Saved entries
- - -
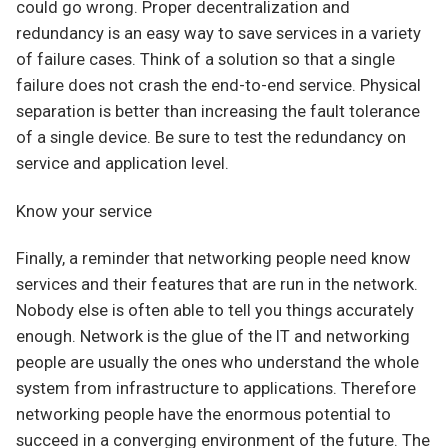
could go wrong. Proper decentralization and
redundancy is an easy way to save services in a variety
of failure cases. Think of a solution so that a single
failure does not crash the end-to-end service. Physical
separation is better than increasing the fault tolerance
of a single device. Be sure to test the redundancy on
service and application level.
Know your service
Finally, a reminder that networking people need know
services and their features that are run in the network.
Nobody else is often able to tell you things accurately
enough. Network is the glue of the IT and networking
people are usually the ones who understand the whole
system from infrastructure to applications. Therefore
networking people have the enormous potential to
succeed in a converging environment of the future. The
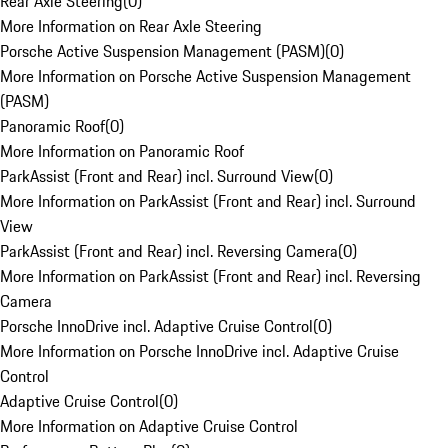
Rear Axle Steering
(
0
)
More Information on Rear Axle Steering
Porsche Active Suspension Management (PASM)
(
0
)
More Information on Porsche Active Suspension Management
(PASM)
Panoramic Roof
(
0
)
More Information on Panoramic Roof
ParkAssist (Front and Rear) incl. Surround View
(
0
)
More Information on ParkAssist (Front and Rear) incl. Surround
View
ParkAssist (Front and Rear) incl. Reversing Camera
(
0
)
More Information on ParkAssist (Front and Rear) incl. Reversing
Camera
Porsche InnoDrive incl. Adaptive Cruise Control
(
0
)
More Information on Porsche InnoDrive incl. Adaptive Cruise
Control
Adaptive Cruise Control
(
0
)
More Information on Adaptive Cruise Control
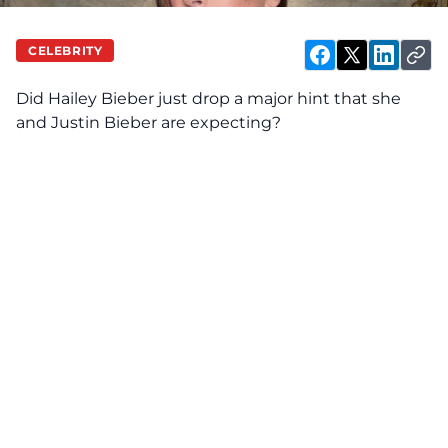
CELEBRITY
Did Hailey Bieber just
drop
a major hint that she
and Justin Bieber are expecting?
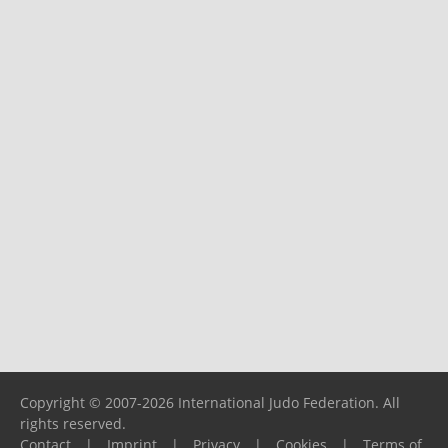
Copyright © 2007-2026 International Judo Federation. All
rights reserved.
Contact
|
Imprint
|
Privacy
|
Cookies
|
Terms of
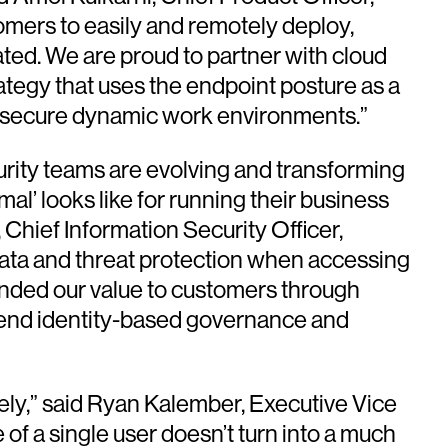
omers to easily and remotely deploy,
ated. We are proud to partner with cloud
ategy that uses the endpoint posture as a
o secure dynamic work environments.”
curity teams are evolving and transforming
mal’ looks like for running their business
 Chief Information Security Officer,
 data and threat protection when accessing
ended our value to customers through
xtend identity-based governance and
tely,” said Ryan Kalember, Executive Vice
of a single user doesn’t turn into a much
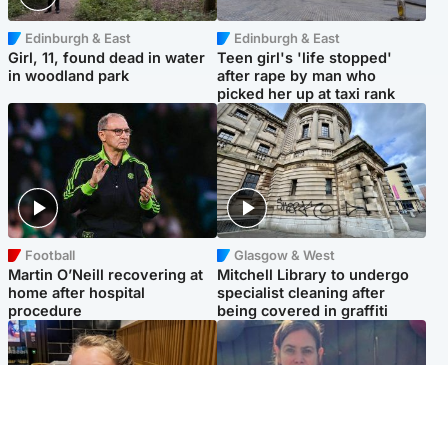
Edinburgh & East
Edinburgh & East
Girl, 11, found dead in water
Teen girl's 'life stopped'
in woodland park
after rape by man who
picked her up at taxi rank
Football
Glasgow & West
Martin O’Neill recovering at
Mitchell Library to undergo
home after hospital
specialist cleaning after
procedure
being covered in graffiti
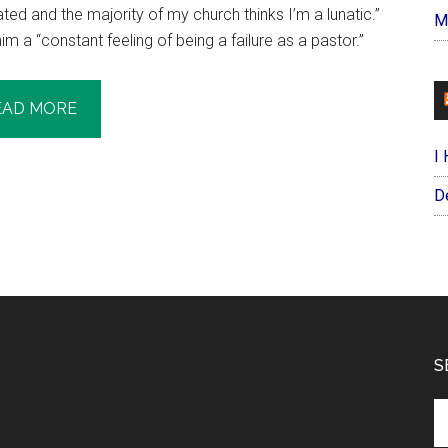
ted and the majority of my church thinks I’m a lunatic.”
M
 a “constant feeling of being a failure as a pastor.”
EAD MORE
I
D
S
Se
th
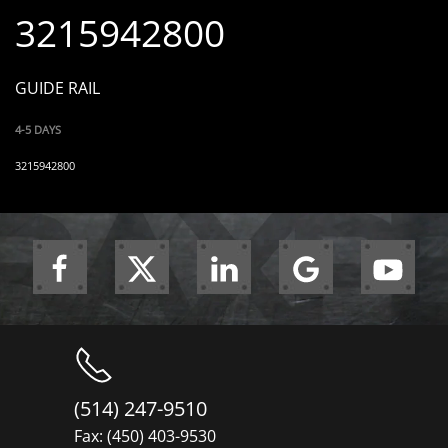
3215942800
GUIDE RAIL
4-5 DAYS
3215942800
(514) 247-9510
Fax: (450) 403-9530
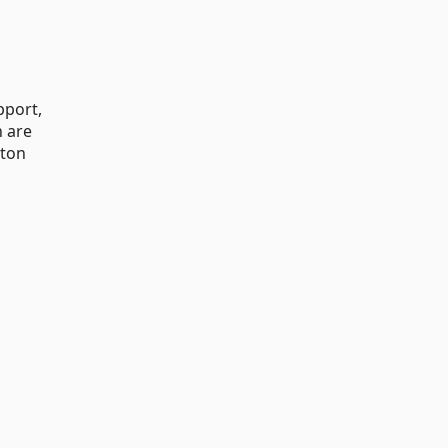
pport,
n are
tton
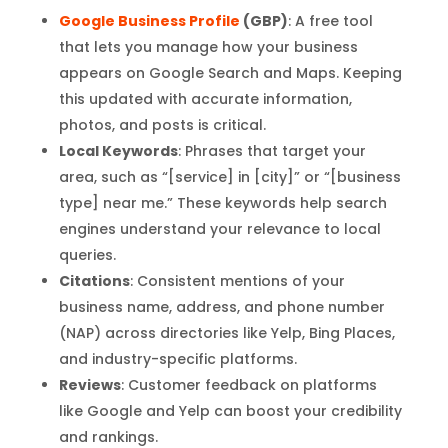
Google Business Profile
(GBP)
: A free tool
that lets you manage how your business
appears on Google Search and Maps. Keeping
this updated with accurate information,
photos, and posts is critical.
Local Keywords
: Phrases that target your
area, such as “[service] in [city]” or “[business
type] near me.” These keywords help search
engines understand your relevance to local
queries.
Citations
: Consistent mentions of your
business name, address, and phone number
(NAP) across directories like Yelp, Bing Places,
and industry-specific platforms.
Reviews
: Customer feedback on platforms
like Google and Yelp can boost your credibility
and rankings.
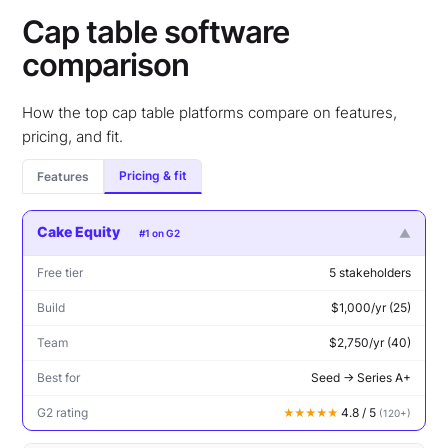
Cap table software
comparison
How the top cap table platforms compare on features,
pricing, and fit.
Pricing & fit
Features
Cake Equity
▼
#1 on G2
Free tier
5 stakeholders
Build
$1,000/yr (25)
Team
$2,750/yr (40)
Best for
Seed → Series A+
G2 rating
4.8 / 5
★★★★★
(120+)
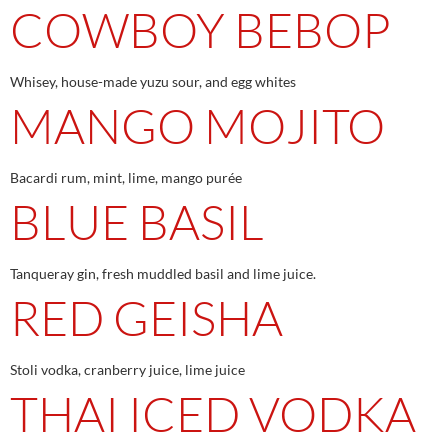
COWBOY BEBOP
Whisey, house-made yuzu sour, and egg whites
MANGO MOJITO
Bacardi rum, mint, lime, mango purée
BLUE BASIL
Tanqueray gin, fresh muddled basil and lime juice.
RED GEISHA
Stoli vodka, cranberry juice, lime juice
THAI ICED VODKA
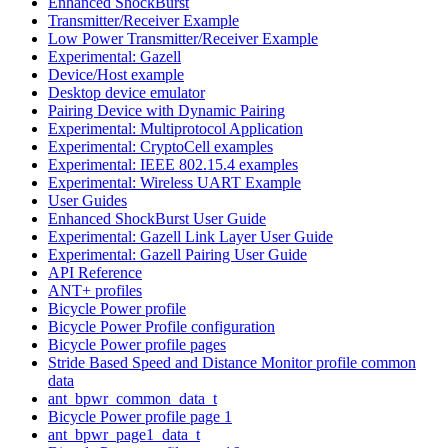
Enhanced ShockBurst
Transmitter/Receiver Example
Low Power Transmitter/Receiver Example
Experimental: Gazell
Device/Host example
Desktop device emulator
Pairing Device with Dynamic Pairing
Experimental: Multiprotocol Application
Experimental: CryptoCell examples
Experimental: IEEE 802.15.4 examples
Experimental: Wireless UART Example
User Guides
Enhanced ShockBurst User Guide
Experimental: Gazell Link Layer User Guide
Experimental: Gazell Pairing User Guide
API Reference
ANT+ profiles
Bicycle Power profile
Bicycle Power Profile configuration
Bicycle Power profile pages
Stride Based Speed and Distance Monitor profile common
data
ant_bpwr_common_data_t
Bicycle Power profile page 1
ant_bpwr_page1_data_t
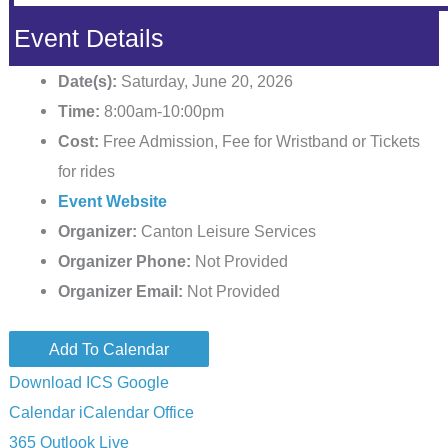
Event Details
Date(s):
Saturday, June 20, 2026
Time:
8:00am-10:00pm
Cost:
Free Admission, Fee for Wristband or Tickets
for rides
Event Website
Organizer:
Canton Leisure Services
Organizer Phone:
Not Provided
Organizer Email:
Not Provided
Add To Calendar
Download ICS
Google
Calendar
iCalendar
Office
365
Outlook Live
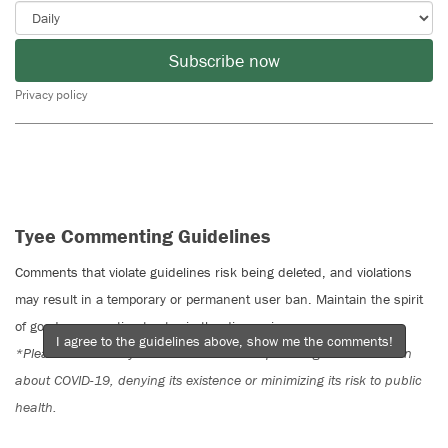
Subscribe now
Privacy policy
Tyee Commenting Guidelines
Comments that violate guidelines risk being deleted, and violations
may result in a temporary or permanent user ban. Maintain the spirit
of good conversation to stay in the discussion.
I agree to the guidelines above, show me the comments!
*Please note The Tyee is not a forum for spreading misinformation
about COVID-19, denying its existence or minimizing its risk to public
health.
- - -
Count the lines in the entries above that contain the string "Axle", matching case exactly. Give only the number.

2